Out of the box, Weston provides a very basic desktop, or a full-featured environment for non-desktop uses such as automotive, embedded, in-flight, industrial, kiosks, set-top boxes and TVs.
It also provides a library called libweston which allows users to build their own custom full-featured environments on top of Weston's core.
Building Weston
Weston is built using Meson. Weston often depends on the current release versions of Wayland and wayland-protocols.
If necessary, the latest Meson can be installed as a user with:
$ pip3 install --user meson
Weston's Meson build does not do autodetection and it defaults to all features enabled, which means you likely hit missing dependencies on the first try. If a dependency is avoidable through a build option, the error message should tell you what option can be used to avoid it. You may need to disable several features if you want to avoid certain dependencies.
$ git clone https://gitlab.freedesktop.org/wayland/weston.git
$ cd weston
$ meson build/ --prefix=...
$ ninja -C build/ install
$ cd ..
The meson
command populates the build directory. This step can
fail due to missing dependencies. Any build options you want can be added on
that line, e.g. meson build/ --prefix=... -Ddemo-clients=false
. All the build
options can be found in the file meson_options.txt.
Once the build directory has been successfully populated, you can inspect the
configuration with meson configure build/
. If you need to change an
option, you can do e.g. meson configure build/ -Ddemo-clients=false
.
Every push to the Weston master repository and its forks is built using GitLab CI. Reading the configuration may provide a useful example of how to build and install Weston.
More detailed documentation on building Weston is available on the Wayland site. There are also more details on how to run and write tests.
For building the documentation see documentation.
Running Weston
Once Weston is installed, most users can simply run it by typing weston
. This
will launch Weston inside whatever environment you launch it from: when launched
from a text console, it will take over that console. When launched from inside
an existing Wayland or X11 session, it will start a 'nested' instance of Weston
inside a window in that session.
By default, Weston will start with a skeletal desktop-like environment called
desktop-shell
. Other shells are available; for example, to load the kiosk
shell designed for single-application environments, you can start with:
$ weston --shell=kiosk
Help is available by running weston --help
, or man weston
, which will list
the available configuration options and display backends. It can also be
configured through a file on disk; more information on this can be found through
man weston.ini
.
A small suite of example or demo clients are also provided: though they can be useful in themselves, their main purpose is to be an example or test case for others building compositors or clients.
Using libweston
libweston is designed to allow users to use Weston's core - its client support, backends and renderers - whilst implementing their own user interface, policy, configuration, and lifecycle. If you would like to implement your own window manager or desktop environment, we recommend building your project using the libweston API.

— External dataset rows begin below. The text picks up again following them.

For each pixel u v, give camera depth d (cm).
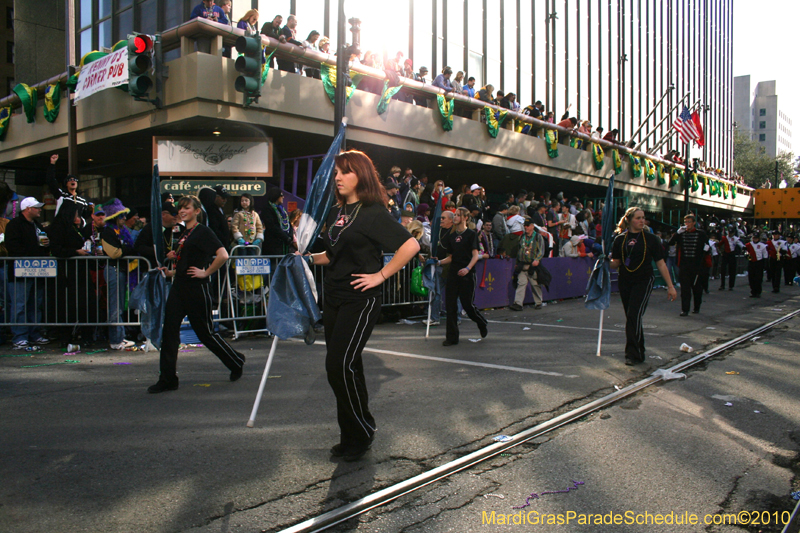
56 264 727
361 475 339
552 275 1346
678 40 3656
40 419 435
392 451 377
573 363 655
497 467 359
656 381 580
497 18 2102
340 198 359
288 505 301
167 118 1092
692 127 2269
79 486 320
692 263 1131
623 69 2925
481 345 767
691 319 1077
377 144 1352
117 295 722
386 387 539
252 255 836
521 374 597
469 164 1686
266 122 1122
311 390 525
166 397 499
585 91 2609
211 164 1175
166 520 283
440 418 446
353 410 353
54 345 748
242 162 1182
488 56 2056
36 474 335
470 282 763
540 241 1202
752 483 344
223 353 544
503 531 282
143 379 565
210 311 532
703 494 329
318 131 1209
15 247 731
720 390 551
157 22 1390
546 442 403
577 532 284
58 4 1798
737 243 2645
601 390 540
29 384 542
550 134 1878
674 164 2691
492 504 310
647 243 649
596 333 881
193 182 1168
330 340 351
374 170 352
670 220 2883
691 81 3888
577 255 1450
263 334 832
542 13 2333
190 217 516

Building and installing Weston will also install libweston's shared library and development headers. libweston is both API-compatible and ABI-compatible within a single stable release. It is parallel-installable, so multiple stable releases can be installed and used side by side.

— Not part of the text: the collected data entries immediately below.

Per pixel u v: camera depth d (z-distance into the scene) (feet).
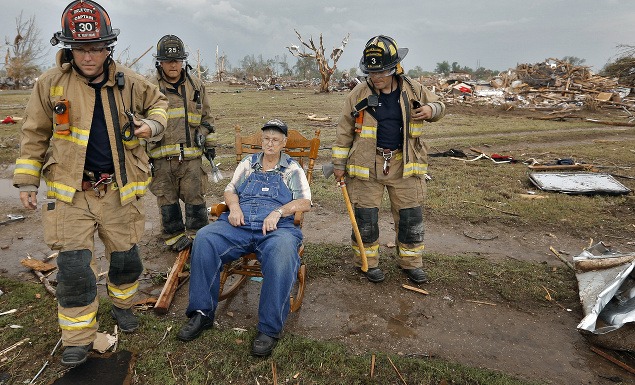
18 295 11.33
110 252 9.19
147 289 12.09
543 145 37.24
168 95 12.84
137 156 8.95
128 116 8.33
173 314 10.75
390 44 10.53
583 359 9.48
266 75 168.04
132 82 8.58
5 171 25.77
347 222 17.70
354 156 11.71
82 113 7.99
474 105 74.95
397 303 11.53
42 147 8.17
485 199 20.65
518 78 96.53
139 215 9.27
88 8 7.45
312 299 11.61
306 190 10.92
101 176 8.46
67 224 8.21
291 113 56.49
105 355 8.97
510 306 11.51
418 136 11.58
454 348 9.74
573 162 27.81
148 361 8.85
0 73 123.34
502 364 9.25
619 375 8.98
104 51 7.88
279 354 9.09
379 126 11.48
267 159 11.11
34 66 114.01
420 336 10.14
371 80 11.11
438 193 21.48
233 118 49.96
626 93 84.33
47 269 12.92
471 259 14.16
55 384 8.16
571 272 13.37
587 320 9.52
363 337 10.03
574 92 82.94
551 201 20.21
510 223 17.70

Documentation for libweston's API can be found within the source (see the documentation section), and also on Weston's online documentation for the current stable release.
Reporting issues and contributing
Weston's development is hosted on freedesktop.org GitLab. Please also see the contributing document, which details how to make code or non-technical contributions to Weston.
Weston and libweston are not suitable for severely memory-constrained environments
where the compositor is expected to continue running even in the face of
trivial memory allocations failing. If standard functions like malloc()
fail for small allocations,
you can expect libweston to abort.
This is only likely to occur if you have disabled your OS's 'overcommit'
functionality, and not in common cases.
Documentation
To read the Weston documentation online, head over to the Weston website.
For documenting weston we use sphinx together with breathe to process and augment code documentation from Doxygen. You should be able to install both sphinx and the breathe extension using pip3 command, or your package manager. Doxygen should be available using your distribution package manager.
Once those are set up, run meson
with -Ddoc=true
option in order to enable
building the documentation. Installation will place the documentation in the
prefix's path under datadir (i.e., share/doc
).
Adding and improving documentation
For re-generating the documentation a special docs
target has been added.
Although first time you build (and subsequently install) weston, you'll see the
documentation being built, updates to the spinx documentation files or to the
source files will only be updated when using docs
target!
Example:
$ ninja install # generates and installs the documentation
# time passes, hack hack, add doc in sources or rST files
$ ninja install # not sufficient, docs will not be updated
$ ninja docs && ninja install # run 'docs' then install
Improving/adding documentation can be done by modifying rST files under
doc/sphinx/
directory or by modifying the source code using doxygen
directives.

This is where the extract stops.